> PROVIDED MATERIAL:
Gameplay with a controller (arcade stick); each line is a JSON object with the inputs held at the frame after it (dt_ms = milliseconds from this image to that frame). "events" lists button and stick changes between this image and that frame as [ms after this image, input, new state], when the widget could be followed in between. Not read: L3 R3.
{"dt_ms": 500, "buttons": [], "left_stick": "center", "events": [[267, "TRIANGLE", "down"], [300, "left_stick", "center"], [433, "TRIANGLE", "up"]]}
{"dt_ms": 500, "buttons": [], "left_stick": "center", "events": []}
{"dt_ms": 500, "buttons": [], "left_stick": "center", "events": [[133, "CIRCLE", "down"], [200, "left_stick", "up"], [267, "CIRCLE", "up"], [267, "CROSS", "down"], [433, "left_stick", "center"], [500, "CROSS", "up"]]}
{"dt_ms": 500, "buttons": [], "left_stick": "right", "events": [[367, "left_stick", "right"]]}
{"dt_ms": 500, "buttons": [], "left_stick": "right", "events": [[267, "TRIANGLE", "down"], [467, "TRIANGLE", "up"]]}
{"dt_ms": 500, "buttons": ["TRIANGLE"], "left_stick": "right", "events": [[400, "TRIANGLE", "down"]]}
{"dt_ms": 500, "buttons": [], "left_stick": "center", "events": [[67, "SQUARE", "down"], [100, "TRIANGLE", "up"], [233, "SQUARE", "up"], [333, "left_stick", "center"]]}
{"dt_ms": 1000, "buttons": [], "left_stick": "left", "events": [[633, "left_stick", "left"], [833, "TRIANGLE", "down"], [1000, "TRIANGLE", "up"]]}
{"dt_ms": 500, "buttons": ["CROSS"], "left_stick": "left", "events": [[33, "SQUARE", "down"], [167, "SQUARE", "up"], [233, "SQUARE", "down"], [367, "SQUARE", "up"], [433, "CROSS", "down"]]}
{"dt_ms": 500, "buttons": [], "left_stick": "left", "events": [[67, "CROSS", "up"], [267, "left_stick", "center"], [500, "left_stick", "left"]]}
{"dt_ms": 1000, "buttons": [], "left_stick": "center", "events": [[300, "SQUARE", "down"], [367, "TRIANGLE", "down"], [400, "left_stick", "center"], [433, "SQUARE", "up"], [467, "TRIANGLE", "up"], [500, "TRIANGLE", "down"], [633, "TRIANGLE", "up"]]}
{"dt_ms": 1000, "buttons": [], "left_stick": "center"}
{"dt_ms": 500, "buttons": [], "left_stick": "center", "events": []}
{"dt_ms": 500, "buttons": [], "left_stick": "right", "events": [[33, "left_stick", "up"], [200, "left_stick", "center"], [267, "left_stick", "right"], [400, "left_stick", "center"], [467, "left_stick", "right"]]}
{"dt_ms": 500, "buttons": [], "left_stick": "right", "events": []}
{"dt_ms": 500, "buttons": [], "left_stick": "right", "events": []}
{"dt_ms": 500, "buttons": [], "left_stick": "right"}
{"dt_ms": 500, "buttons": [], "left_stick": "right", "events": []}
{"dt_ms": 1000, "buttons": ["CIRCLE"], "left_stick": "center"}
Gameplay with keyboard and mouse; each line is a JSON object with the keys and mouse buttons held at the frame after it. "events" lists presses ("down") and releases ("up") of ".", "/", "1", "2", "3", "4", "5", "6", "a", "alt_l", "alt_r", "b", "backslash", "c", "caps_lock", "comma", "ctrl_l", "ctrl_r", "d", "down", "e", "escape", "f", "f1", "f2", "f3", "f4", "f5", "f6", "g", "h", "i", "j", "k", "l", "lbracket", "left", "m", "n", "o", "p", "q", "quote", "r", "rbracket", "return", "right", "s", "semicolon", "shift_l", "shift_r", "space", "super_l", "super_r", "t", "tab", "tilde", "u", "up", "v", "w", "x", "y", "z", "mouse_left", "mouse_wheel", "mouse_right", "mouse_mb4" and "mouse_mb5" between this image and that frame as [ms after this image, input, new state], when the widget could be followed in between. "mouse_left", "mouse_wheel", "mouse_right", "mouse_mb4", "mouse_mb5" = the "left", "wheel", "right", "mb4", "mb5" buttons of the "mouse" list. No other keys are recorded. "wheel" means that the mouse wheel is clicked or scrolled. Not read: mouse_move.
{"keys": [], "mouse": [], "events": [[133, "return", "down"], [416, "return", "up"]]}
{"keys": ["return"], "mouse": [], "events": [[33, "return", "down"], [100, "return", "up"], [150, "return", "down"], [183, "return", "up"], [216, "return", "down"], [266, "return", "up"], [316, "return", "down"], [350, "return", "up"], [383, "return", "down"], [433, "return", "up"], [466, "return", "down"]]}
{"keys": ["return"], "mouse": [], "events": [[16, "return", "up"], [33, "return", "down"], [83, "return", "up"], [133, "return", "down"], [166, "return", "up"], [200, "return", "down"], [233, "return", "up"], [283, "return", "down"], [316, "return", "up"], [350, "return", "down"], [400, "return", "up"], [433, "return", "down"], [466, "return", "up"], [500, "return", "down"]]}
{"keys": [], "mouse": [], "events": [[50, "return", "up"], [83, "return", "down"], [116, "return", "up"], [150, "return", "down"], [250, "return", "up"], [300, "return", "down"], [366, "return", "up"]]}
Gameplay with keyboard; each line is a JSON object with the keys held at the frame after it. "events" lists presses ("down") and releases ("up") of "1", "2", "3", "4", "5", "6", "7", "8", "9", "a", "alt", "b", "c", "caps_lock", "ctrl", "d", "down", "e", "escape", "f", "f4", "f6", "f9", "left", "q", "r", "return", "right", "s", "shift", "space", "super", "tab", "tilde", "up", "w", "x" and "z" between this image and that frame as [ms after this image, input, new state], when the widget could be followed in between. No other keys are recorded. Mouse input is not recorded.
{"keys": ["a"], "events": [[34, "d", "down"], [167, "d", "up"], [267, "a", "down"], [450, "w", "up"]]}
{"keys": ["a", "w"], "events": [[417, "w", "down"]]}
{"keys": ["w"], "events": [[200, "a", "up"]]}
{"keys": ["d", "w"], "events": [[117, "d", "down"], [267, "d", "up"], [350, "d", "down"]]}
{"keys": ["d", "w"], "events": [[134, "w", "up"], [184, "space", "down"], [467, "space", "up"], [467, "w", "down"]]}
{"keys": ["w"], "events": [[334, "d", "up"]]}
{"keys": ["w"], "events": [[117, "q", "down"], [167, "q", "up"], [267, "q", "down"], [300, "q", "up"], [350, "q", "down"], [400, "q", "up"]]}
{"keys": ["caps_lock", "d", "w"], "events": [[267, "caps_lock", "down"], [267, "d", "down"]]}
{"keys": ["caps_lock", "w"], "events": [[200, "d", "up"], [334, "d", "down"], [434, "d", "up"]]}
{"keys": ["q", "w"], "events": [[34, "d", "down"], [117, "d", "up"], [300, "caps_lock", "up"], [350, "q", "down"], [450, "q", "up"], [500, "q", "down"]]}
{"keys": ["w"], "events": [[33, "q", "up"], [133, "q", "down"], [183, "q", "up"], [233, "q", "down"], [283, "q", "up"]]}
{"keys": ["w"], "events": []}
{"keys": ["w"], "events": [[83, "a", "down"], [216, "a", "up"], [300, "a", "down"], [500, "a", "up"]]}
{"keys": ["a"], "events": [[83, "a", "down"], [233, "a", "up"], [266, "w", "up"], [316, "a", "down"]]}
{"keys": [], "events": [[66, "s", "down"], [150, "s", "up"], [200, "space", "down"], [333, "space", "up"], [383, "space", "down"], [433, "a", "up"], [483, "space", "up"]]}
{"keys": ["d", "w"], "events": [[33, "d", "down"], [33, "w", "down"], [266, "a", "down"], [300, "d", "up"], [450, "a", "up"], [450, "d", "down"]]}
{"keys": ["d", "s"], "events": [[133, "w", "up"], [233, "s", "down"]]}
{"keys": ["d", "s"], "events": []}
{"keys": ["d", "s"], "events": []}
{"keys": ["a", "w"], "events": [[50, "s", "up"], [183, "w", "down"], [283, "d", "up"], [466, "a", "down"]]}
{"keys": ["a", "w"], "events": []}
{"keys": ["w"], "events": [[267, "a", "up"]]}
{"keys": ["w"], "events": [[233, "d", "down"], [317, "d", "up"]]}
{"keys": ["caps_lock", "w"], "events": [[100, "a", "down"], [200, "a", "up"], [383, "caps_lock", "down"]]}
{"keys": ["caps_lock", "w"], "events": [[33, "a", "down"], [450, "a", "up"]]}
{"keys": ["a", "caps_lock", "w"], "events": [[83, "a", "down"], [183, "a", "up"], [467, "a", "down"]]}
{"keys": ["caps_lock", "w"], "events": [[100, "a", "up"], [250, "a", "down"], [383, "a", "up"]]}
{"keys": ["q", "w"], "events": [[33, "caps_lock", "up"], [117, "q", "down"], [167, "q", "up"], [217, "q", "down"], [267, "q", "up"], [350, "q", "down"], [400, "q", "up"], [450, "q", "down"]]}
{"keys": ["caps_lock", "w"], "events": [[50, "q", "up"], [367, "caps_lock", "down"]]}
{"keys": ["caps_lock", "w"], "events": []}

> WHAT NEEDS TO BE DONE: All lines in the entries above that hold the word "CIRCLE" need to be copied.

> TASK RESPONSE:
{"dt_ms": 500, "buttons": [], "left_stick": "center", "events": [[133, "CIRCLE", "down"], [200, "left_stick", "up"], [267, "CIRCLE", "up"], [267, "CROSS", "down"], [433, "left_stick", "center"], [500, "CROSS", "up"]]}
{"dt_ms": 1000, "buttons": ["CIRCLE"], "left_stick": "center"}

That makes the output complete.